GDC was open to any method which computes a sequence of edit operations transforming a graph into another one. All the participants were required to download the datasets to prepare the submission of their programs. All the programs were executed by the organizers on the same computer. Two constraints were put in the contest. First, each submitted method could not exceed 30 s per graph comparison. Second, concerning parallel methods, the number of threads was limited to 4.

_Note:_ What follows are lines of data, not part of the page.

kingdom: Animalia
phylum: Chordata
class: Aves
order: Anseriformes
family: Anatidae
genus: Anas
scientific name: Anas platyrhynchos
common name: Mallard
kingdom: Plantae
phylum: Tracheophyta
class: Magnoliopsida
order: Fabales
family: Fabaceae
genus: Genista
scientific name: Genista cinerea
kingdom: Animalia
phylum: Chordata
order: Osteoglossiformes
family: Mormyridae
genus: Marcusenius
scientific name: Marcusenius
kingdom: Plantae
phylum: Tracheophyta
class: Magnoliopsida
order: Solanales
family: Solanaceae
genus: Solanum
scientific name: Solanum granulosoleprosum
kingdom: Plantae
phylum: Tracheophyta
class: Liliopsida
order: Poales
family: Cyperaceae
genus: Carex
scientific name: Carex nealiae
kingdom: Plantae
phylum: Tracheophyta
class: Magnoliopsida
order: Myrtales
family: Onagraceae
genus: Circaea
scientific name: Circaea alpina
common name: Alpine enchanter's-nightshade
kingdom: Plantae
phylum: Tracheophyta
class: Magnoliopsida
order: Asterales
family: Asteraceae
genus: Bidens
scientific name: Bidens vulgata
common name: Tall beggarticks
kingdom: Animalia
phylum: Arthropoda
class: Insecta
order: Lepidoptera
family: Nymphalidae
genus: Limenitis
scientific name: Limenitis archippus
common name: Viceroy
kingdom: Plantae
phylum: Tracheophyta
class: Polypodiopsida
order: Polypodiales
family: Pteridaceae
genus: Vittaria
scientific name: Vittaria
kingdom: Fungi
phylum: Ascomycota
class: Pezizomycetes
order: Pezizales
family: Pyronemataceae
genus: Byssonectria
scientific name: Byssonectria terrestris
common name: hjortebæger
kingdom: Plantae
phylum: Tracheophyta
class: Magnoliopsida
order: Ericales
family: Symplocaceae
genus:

This paper is organized as follows: Section 2 describes the methods submitted to GDC. Then, Section 3 specifies the protocol and the datasets used for this contest. Obtained results are presented and discussed in Section 4. Note that a complementary and exhaustive presentation of the results is provided on GDC website http://gdc2016.greyc.fr. Last but not least, Section 5 highlights the bottlenecks of both tested methods and GED performance evaluation metrics, and proposes some possible tracks to go beyond these bottlenecks.
Section snippets
Inspected methods
Eight methods proposed by three different research groups were submitted. The beam search algorithm of Neuhaus et al. [21] was also added to the list of inspected methods. All these methods can be globally divided into three categories.
Protocol and datasets
Our evaluation is conducted on 4 Quad-Core AMD Opteron processor 8350, cadenced at 2.0GHz together with 16GB memory. The maximum number of threads was limited to 4 (i.e., for F24threads and PDFS). The time constraint used in GDC was fixed to 30 s. That is, the methods that needed more than 30 s were stopped, and the best answer found so far was outputted. Note that F2, F24threads, DF and PDFS are exact algorithms without time constraints.
Results and discussion
In this section, we present and analyze the results obtained by the submitted methods on all datasets. Table 3 summarizes the GED methods that were included in GDC.
For the sake of clarity, we synthesize our different conclusions via figures. For exhaustive and numerical results, we refer the interested reader to the contest website: http://gdc2016.greyc.fr.
Challenges in graph edit distance
In this section, we present and discuss perspectives of evaluated methods and GED challenges upcoming in the near future. Regarding the 3 inspected GED categories, the branch-and-bound based algorithms are highly dependent on the lower bound. These algorithms could be improved by proposing other promising lower bounds with the help of machine learning techniques. On the other hand, currently, the implementation of the assignment-based algorithms cannot handle graphs with numeric attributes.